[ Written on 10 NOVEMBER 2015 ]
The first few minutes upon getting into bed each night are reserved for my wife and I to have quick and often silly conversations. Most of the time they are comical and nothing really worth remembering except for the laughter and odd sounds our daughters hear coming from our room that I’m certain have been mistaken for other activities. But last night the conversation sparked a thought in my mind that I haven’t been able to shake. The actual subject being discussed was simply the fact that she no longer has to carry the on-call work phone for the first time in over a month. However, to her disappointment they did give her another work phone to carry with her so they can still reach her if needed (yes, she’s still somewhat “new” to her job at this point). I made the comment that I have been carrying a work related phone for 10 years now and that it’s not such a bad thing. I then went on to say that I hope I’ll be carrying one for the next . . . . and that’s when it hit me . . . . . 20 years.

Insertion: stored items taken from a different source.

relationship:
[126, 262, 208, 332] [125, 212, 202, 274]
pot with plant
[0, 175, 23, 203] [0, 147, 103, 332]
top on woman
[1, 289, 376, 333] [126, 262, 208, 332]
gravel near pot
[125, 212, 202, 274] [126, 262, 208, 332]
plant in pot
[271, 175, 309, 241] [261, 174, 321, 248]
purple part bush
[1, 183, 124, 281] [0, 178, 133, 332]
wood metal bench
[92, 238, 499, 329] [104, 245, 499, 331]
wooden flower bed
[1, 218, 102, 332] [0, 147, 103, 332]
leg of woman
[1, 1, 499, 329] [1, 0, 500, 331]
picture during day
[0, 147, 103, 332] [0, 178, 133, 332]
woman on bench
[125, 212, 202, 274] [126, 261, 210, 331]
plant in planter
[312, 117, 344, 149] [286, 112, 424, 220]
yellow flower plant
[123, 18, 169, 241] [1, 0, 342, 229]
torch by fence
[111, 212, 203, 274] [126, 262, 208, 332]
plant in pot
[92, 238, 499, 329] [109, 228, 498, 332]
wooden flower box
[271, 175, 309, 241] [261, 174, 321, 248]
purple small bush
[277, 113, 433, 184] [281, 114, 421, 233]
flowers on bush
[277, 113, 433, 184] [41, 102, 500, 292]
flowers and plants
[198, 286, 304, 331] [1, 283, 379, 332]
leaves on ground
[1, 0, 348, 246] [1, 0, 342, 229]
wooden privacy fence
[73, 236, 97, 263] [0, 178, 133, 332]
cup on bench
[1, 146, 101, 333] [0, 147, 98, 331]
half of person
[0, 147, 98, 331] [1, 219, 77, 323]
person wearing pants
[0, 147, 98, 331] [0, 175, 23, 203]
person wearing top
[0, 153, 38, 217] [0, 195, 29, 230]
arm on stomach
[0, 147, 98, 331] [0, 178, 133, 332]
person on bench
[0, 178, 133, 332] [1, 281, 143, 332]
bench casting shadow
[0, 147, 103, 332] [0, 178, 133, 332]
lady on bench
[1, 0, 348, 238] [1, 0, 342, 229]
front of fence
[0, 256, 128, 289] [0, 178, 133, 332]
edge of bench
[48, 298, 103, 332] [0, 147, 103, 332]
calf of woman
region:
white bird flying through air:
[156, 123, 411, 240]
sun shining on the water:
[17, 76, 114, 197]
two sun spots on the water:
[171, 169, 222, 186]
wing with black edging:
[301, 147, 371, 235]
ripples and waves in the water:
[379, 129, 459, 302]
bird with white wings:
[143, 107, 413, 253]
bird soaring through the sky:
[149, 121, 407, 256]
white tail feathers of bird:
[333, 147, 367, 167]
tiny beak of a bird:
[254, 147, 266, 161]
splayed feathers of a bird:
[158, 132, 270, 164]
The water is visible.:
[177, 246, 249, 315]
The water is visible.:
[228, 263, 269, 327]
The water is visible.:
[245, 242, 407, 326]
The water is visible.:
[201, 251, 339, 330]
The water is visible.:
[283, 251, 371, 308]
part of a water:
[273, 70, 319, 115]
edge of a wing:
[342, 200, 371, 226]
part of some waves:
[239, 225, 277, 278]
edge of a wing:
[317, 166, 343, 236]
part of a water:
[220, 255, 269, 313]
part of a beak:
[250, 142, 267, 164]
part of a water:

My initial intent was to imply that I hope to be gainfully employed from now until retirement. Instead I found myself thinking about the fact that I have at least another 20 years of work before I reach the age at which I can begin thinking about retiring. My mind instantly began thinking about what it would be like to be doing what I am doing today for another 20 years. I do love my job and what I get to do every day for a living – so that idea didn’t bother me so much as realizing that what I have been telling myself all year long about my dream of ever having a writing career has been completely wrong.
This year I turned 40. I assumed that if I haven’t written anything or been published by now that it’s too late to switch gears and even make an attempt at it. My career path has been set and I should just coast to retirement – right? I mean . . . I’m FORTY for Christ’s sake! But then thinking about having 20 more years of work before retirement made me realize that I have TWENTY YEARS left in which I could actually write something and maybe . . . just maybe . . . even see it published someday.
That realization has brought with it basically three emotions. The first being embarrassment that I never realized it before and was just giving myself an excuse not to write. The next was excitement at the prospect that I still have a real shot and having a modest writing career because I do still have plenty of time left. The last was sheer fear and terror at the thought of not really having a project in mind and that the clock is ticking.
It seems every year at some point between January to December I reflect on writing and what it would be like if I could do it for a living. Ever since I was a kid back in elementary school I recall telling teachers I wanted to be a writer. I have always loved being in my own head and coming up with stories. My problem with writing seems to be lack of discipline . . . and finding the end or dramatic conclusion to a story. I’m GREAT at finding or creating the beginning of a story. I love creating characters, worlds, friends, enemies and the things that get the ideas flowing to start a project. But then once the cast is assembled and the world somewhat illuminated I struggle to find the end or know where I need to go in order to write the story. I remember J.K. Rowling said once in an interview that she knew from the moment she started writing the Harry Potter series where it would lead and how it would end.
What a bitch, right?
I mean, shit – give me some hope that I’m not alone with my dilemma and am not the first person to have this issue. I’d like to think there are at least a few successful writers out there who often times start a story with no ending and eventually find it. And not just any ending . . . a brilliant one. At this point I would settle for finding an ending to a story that was “decent” enough to get at least one writing project finished.
I know I’m creative. I know I’m happy when I put words to page. It’s therapeutic for me and though I have no idea why, but I sincerely do find pleasure in writing when I actually take the time to sit down and do it . . . like now. Maybe that’s why I never truly give writing a fully dedicated attempt. I mean really, what are the odds that something that I find to be fun and entertaining could be something that anyone else would care to read or find equally entertaining? In my experience the world just doesn’t work that way. Maybe at the end of the day all I really have is a lack of confidence and that I fear my writing simply isn’t good enough. Maybe I’m just afraid to try so that at the end of it all I don’t have to see if I would succeed or fail. It’s one thing to wonder if I can do it and believe for some reason that I can. But it’s another thing to actually try and be told that I am not good enough.
Then again, maybe not trying is even more of a failure.
Maybe I am just trying to find a way to psyche myself into writing more to get back into the habit again. To find a story and to write it. After all – I do find that I say I “keep coming back to writing” at some point every year. Maybe I should just quit walking away from it? Maybe that is what I should do and see where that takes me.
I kind of like that thought better than the one I had last night and this morning.